Что-то из сумбурного его рассказа Маняша тогда поняла, что-то просто почувствовала. Деду, уразумела она, хотелось выговориться, выпустить из сердца надсаду, а некому было. Лишь годы спустя Маняша до многого добрела собственной ученой головой. Не ученой, а именно ученой, ударение на «у», ведь время от времени ее лоб продолжал испытывать доказательства незыблемой учительской правоты.
…Бабушка сошлась с дедом вопреки желанию дочери Натальи. Тетя Кира была общим ребенком и не упускала случая подчеркнуть свою «полноценную» близость к родителям. А дед Савва, рано овдовев, воспитывал девчонок, никого не выделяя. На деньги, вырученные за многодойную женину корову, справил старшей одежку поприличнее, комнату ей снял в городе рядом с пединститутом. Потом Наталья сама привыкла выкручиваться на стипендию и стройотрядовский заработок. Приезжала, к зависти Киры, в туго затянутом новом пальто, в купленных на спекулянтском «толчке» импортных сапогах. Блестя вприщур голодными злыми глазами, напевала частушку, в которой рифмовались «талия» и «Наталия». Савва Никитич радовался Натальиной самостоятельности и одновременно огорчался, слыша в ее недомолвках торжество и упрек: не на твои средства, отчим дорогой, одета я и обута. Из деревенской деликатности ни разу не укорил огурцами-помидорами, не виданными на домашнем столе. Овощи катились с теплиц прямиком на базар – в уплату за аренду комнаты для студентки.

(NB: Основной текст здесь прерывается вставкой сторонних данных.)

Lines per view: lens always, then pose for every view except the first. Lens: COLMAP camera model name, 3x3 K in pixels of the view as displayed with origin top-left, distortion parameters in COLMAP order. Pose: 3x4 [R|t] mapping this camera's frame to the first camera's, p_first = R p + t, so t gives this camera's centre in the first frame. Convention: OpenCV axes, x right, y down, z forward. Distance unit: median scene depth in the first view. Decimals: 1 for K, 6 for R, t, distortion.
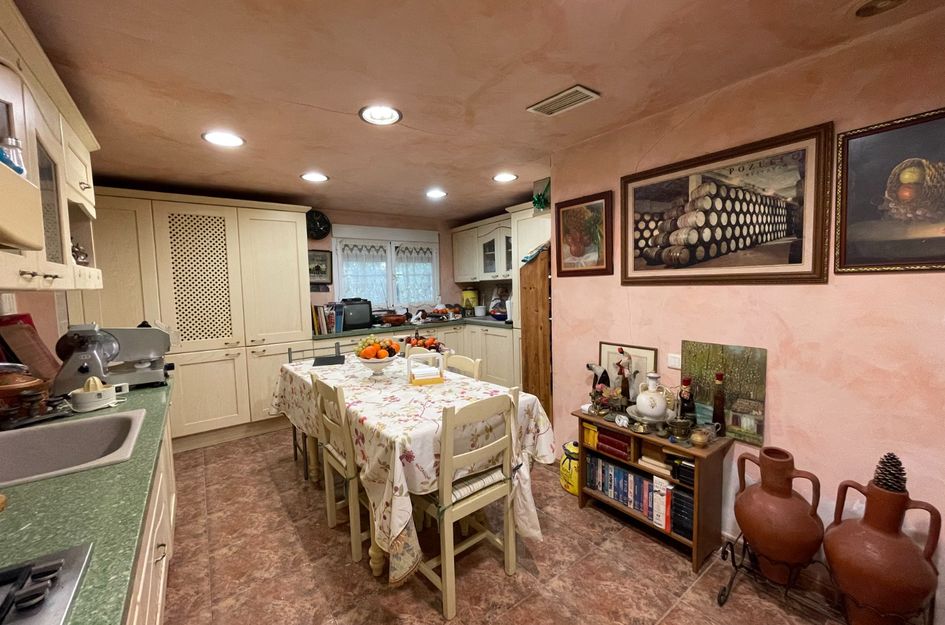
lens RADIAL K [[380.5, 0, 468.5], [0, 380.5, 310.3], [0, 0, 1]] dist [-0.001204, 0.000463]
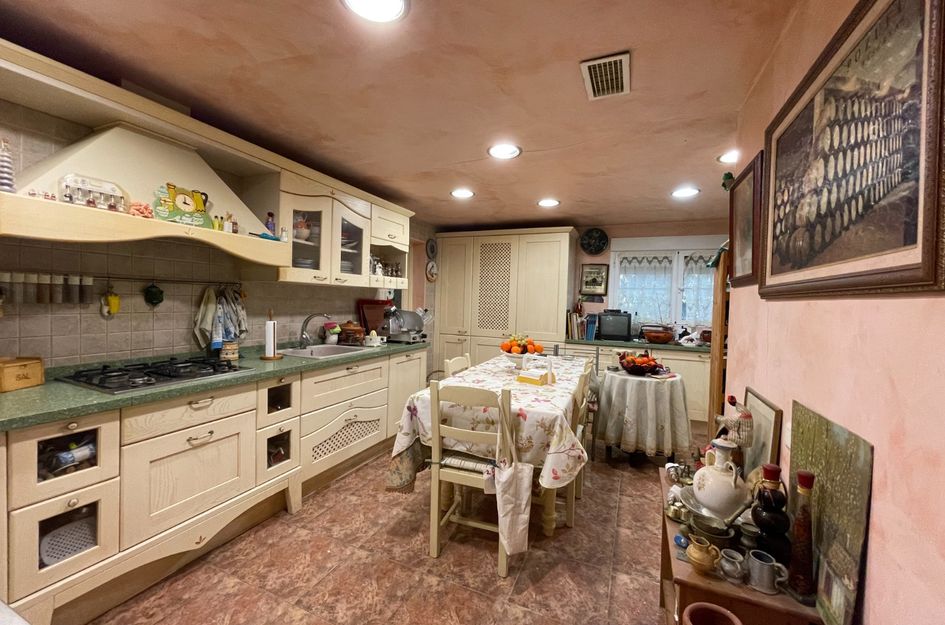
lens RADIAL K [[380.5, 0, 468.5], [0, 380.5, 310.3], [0, 0, 1]] dist [-0.001204, 0.000463]
pose [[0.502907, 0.063354, -0.862015, 0.732672], [-0.102056, 0.994686, 0.013565, -0.007595], [0.858294, 0.081152, 0.506701, 0.294448]]
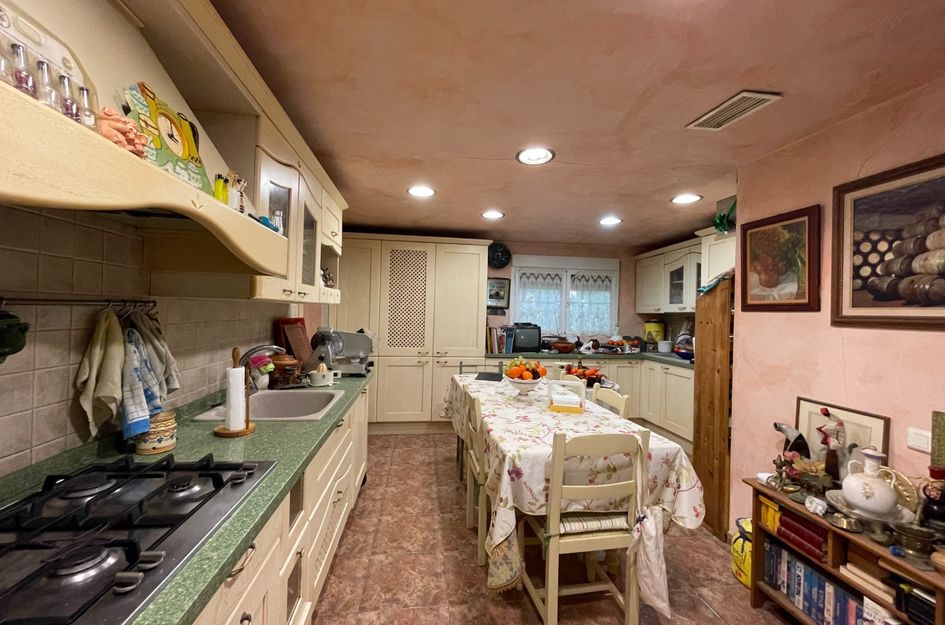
lens RADIAL K [[380.5, 0, 468.5], [0, 380.5, 310.3], [0, 0, 1]] dist [-0.001204, 0.000463]
pose [[0.873936, 0.046994, -0.483764, 0.140941], [-0.081931, 0.995316, -0.051322, 0.001802], [0.479086, 0.084487, 0.873693, -0.014262]]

После института Наталья получила место в учительском общежитии. В работе сразу отличилась, организовав какие-то оригинальные олимпиады, и спустя несколько лет затейливыми путями выбила себе квартиру у городского отдела народного образования.

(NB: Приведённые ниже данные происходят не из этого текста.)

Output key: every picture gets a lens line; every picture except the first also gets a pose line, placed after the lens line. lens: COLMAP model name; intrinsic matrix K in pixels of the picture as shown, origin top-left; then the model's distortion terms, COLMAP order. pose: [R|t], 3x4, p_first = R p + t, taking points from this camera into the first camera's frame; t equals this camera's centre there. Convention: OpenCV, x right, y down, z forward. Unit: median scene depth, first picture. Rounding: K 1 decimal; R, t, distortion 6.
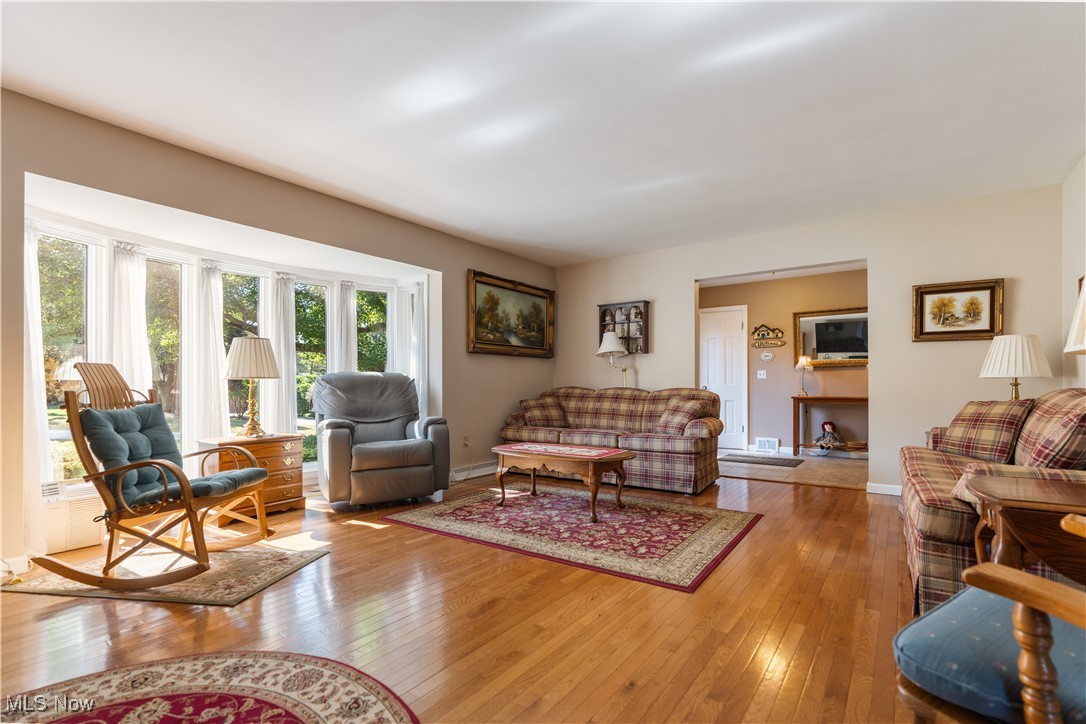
lens RADIAL K [[498.0, 0, 544.3], [0, 498.0, 391.6], [0, 0, 1]] dist [-0.008740, -0.000054]
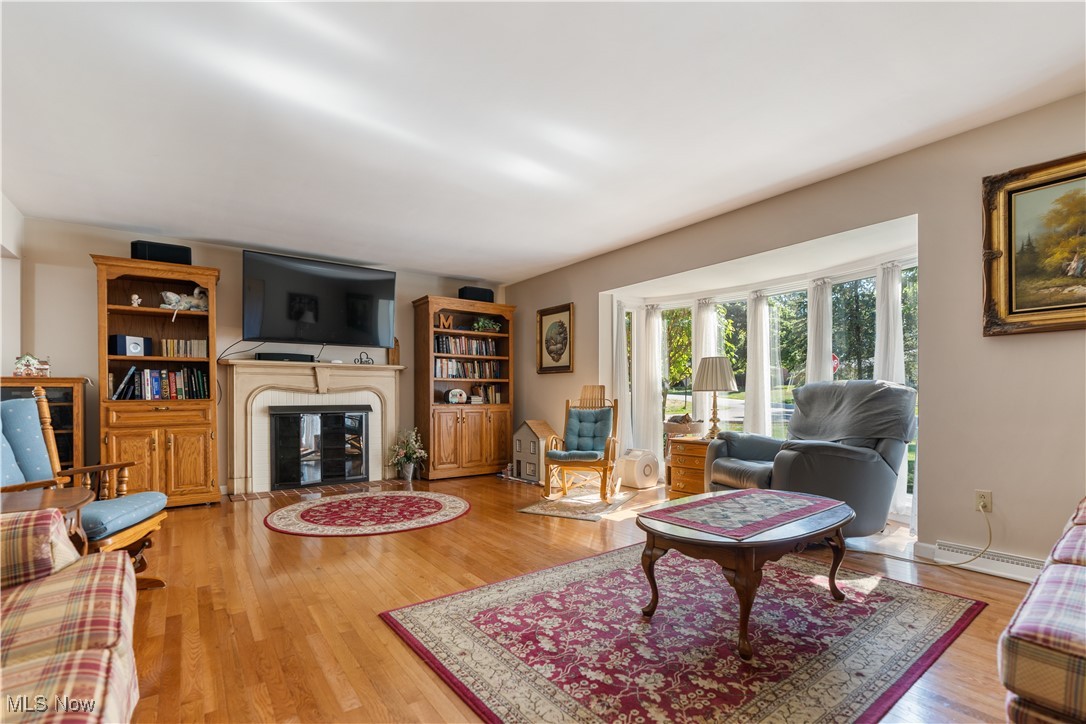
lens RADIAL K [[498.0, 0, 544.3], [0, 498.0, 391.6], [0, 0, 1]] dist [-0.008740, -0.000054]
pose [[-0.308535, -0.000356, -0.951213, 0.770410], [-0.006154, 0.999980, 0.001622, -0.025625], [0.951193, 0.006354, -0.308531, 1.100352]]
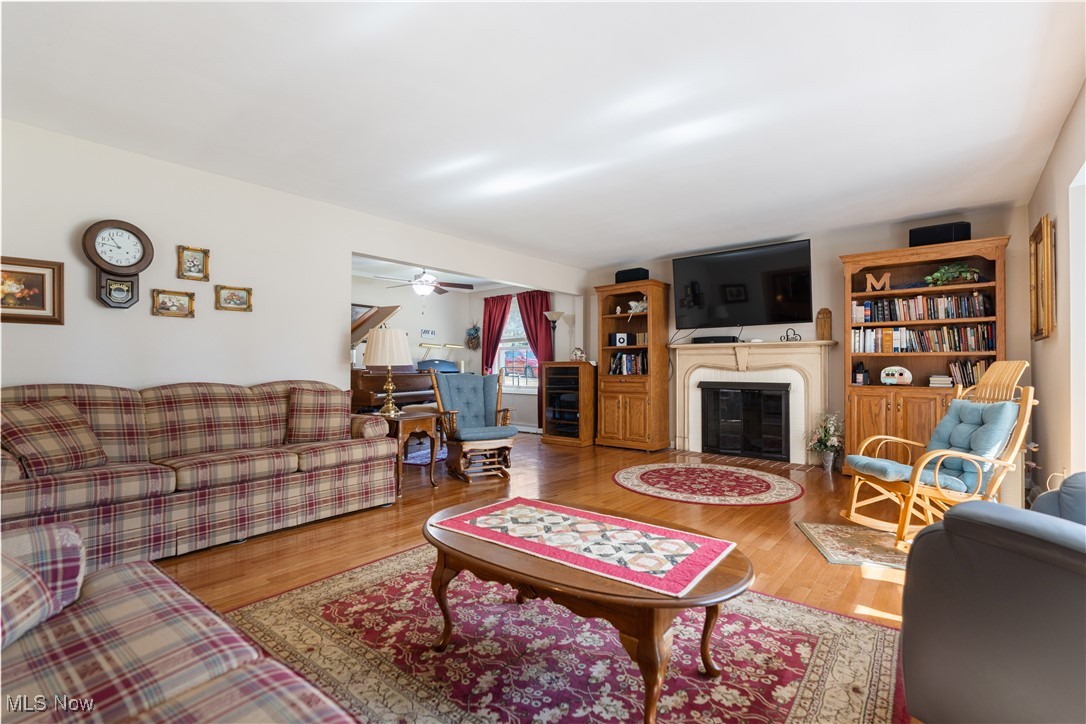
lens RADIAL K [[487.1, 0, 544.8], [0, 487.1, 365.1], [0, 0, 1]] dist [-0.004060, -0.000095]
pose [[-0.997788, 0.002734, 0.066425, 0.029507], [0.002989, 0.999988, 0.003751, -0.042402], [-0.066414, 0.003941, -0.997784, 1.663165]]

А тут и вторая дочь подросла вместе с требованиями кистей, красок, дефицитной акварельной бумаги. Учителя открыли в Кире неведомо откуда свалившийся талант к рисованию. Младшая отправилась в далекий город, в университет с художественным факультетом. Ее обучение спросило больше сестриного и оставило во дворе из всей живности одну старую, подслеповатую собаку.
Прежде двор был истоптан ногами и выжжен солнцем, как бок глиняного горшка. Дед взрыл и взрыхлил эту каменную твердь, до последнего комочка просеял-протер напополам со старым навозом. По осенинам к крыльцу вплотную подступала темная картофельная ботва, украшенная поверху невинными белыми цветочками, а с исподу чреватая тяжелыми клубнями. Славное природное удобрение старик вывозил на тележке с заднего двора опустевшей колхозной фермы до тех пор, пока здешние власти не прочухали, что пропадает зазря хороший компост. Самосвалы и грузовики мигом очистили многолетние золотые залежи.
Соленый мужицкий пот и навоз превращались в выручку, перетекающую в Натальины теоремы-формулы и Кирину изобразительную грамоту. Неизвестно, гордилось ли коровье дерьмо на каком-нибудь своем клеточном уровне честным вкладом в дело просвещения. А вот сестры и словечком никому не обмолвились, на чем пышным цветом произрастал финансовый минимум их образовательного максимума. Они, напротив, явно стеснялись примитивных ухищрений Саввы Никитича и его самого.
– …вот и осталася Кира в стародевках, – сказал дед, сидя с Маняшей на крыльце.
– Что такое «стародевка»?
– Которую замуж не берет никто. – Дед раскраснелся и чуточку оскалил крупные желтые зубы, совсем как тетя Кира, когда гневалась на Маняшу. – Кому нужна станет этакая-то вобла? Из диет не вылазиит, юбка на мослах болтается, сама курит… тьфу! Воображает – прынцесса на горохе!
Он помолчал, отгорая. Жалел уже, что выплеснул малолетней, безгрешной душою внучке давно накопленную обиду на дочерей.